Alana Wise reports ‘Unconscionable’: Capitol Police Union Says Leadership Failed Officers In Riot:
The union representing U.S. Capitol Police officers says the force’s leadership failed to relay the known threat of violence adequately ahead of the Jan. 6 deadly riot, calling the acting chief’s recent admission of prior knowledge of the threat to Congress “a disclosure that has angered and shocked the rank-and-file officers.”
The statement Wednesday from the Capitol Police Labor Committee comes a day after acting Chief Yogananda Pittman testified to Congress, saying in prepared remarks:
By January 4th, the Department knew that the January 6th event would not be like any of the previous protests held in 2020. We knew that militia groups and white supremacists organizations would be attending. We also knew that some of these participants were intending to bring firearms and other weapons to the event. We knew that there was a strong potential for violence and that Congress was the target.
Pittman, who apologized in her testimony for her department’s “failings” during the insurrection, told Congress that the former police chief, Steven Sund, had asked the Capitol Police Board, a three-member oversight body, on Jan. 4 to declare a state of emergency for Jan. 6 and to request National Guard assistance.

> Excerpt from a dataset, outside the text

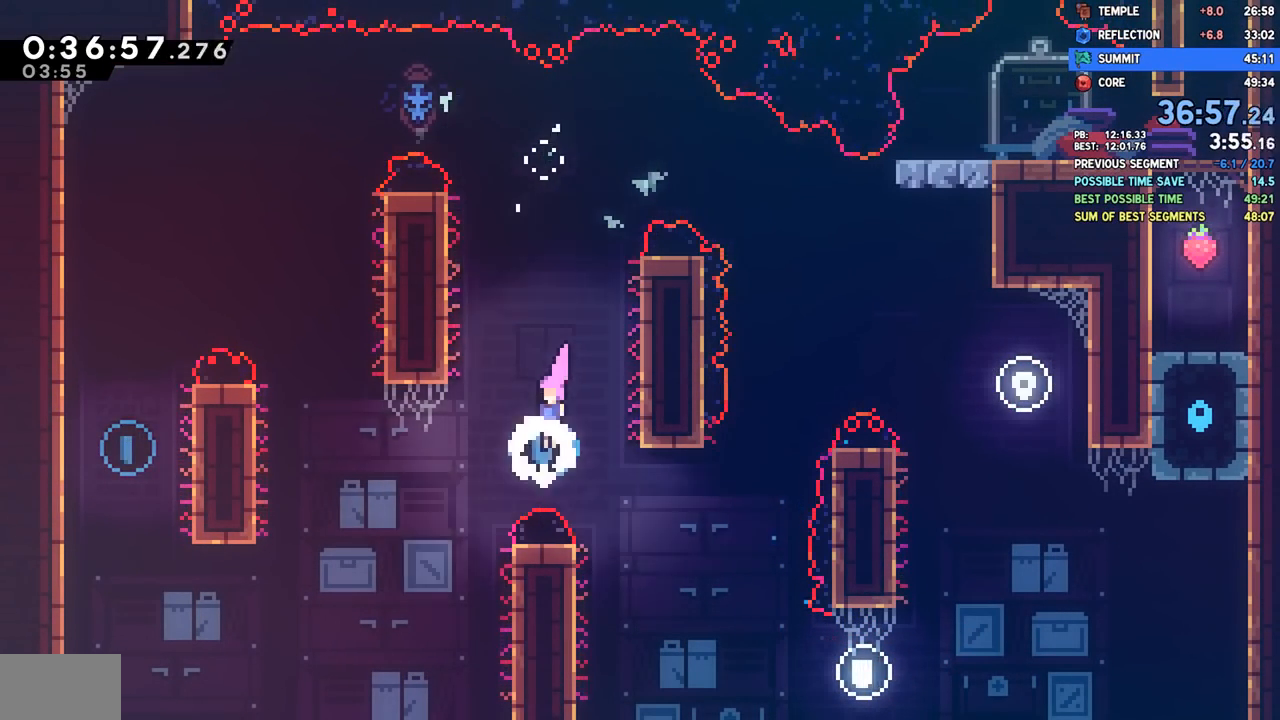
{"buttons": ["CROSS", "R1", "R2", "DPAD_LEFT"], "left_stick": "center", "right_stick": "center", "events": [[17, "DPAD_DOWN", "up"], [17, "DPAD_LEFT", "down"], [50, "SQUARE", "down"], [217, "SQUARE", "up"], [483, "R1", "down"], [483, "R2", "down"], [500, "CROSS", "down"]]}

Adam Goldman, Katie Benner, and Zolan Kanno-Youngs report How Trump’s Focus on Antifa Distracted Attention From the Far-Right Threat (‘Federal law enforcement shifted resources last year in response to Donald Trump’s insistence that the radical left endangered the country. Meanwhile, right-wing extremism was building ominously’)
Federal prosecutors and agents felt pressure to uncover a left-wing extremist criminal conspiracy that never materialized, according to two people who worked on Justice Department efforts to counter domestic terrorism. They were told to do so even though the F.B.I., in particular, had increasingly expressed concern about the threat from white supremacists, long the top domestic terrorism threat, and well-organized far-right extremist groups that had allied themselves with the president.
White House and Justice Department officials stifled internal efforts to publicly promote concerns about the far-right threat, with aides to Mr. Trump seeking to suppress the phrase “domestic terrorism” in internal discussions, according to a former official at the Department of Homeland Security.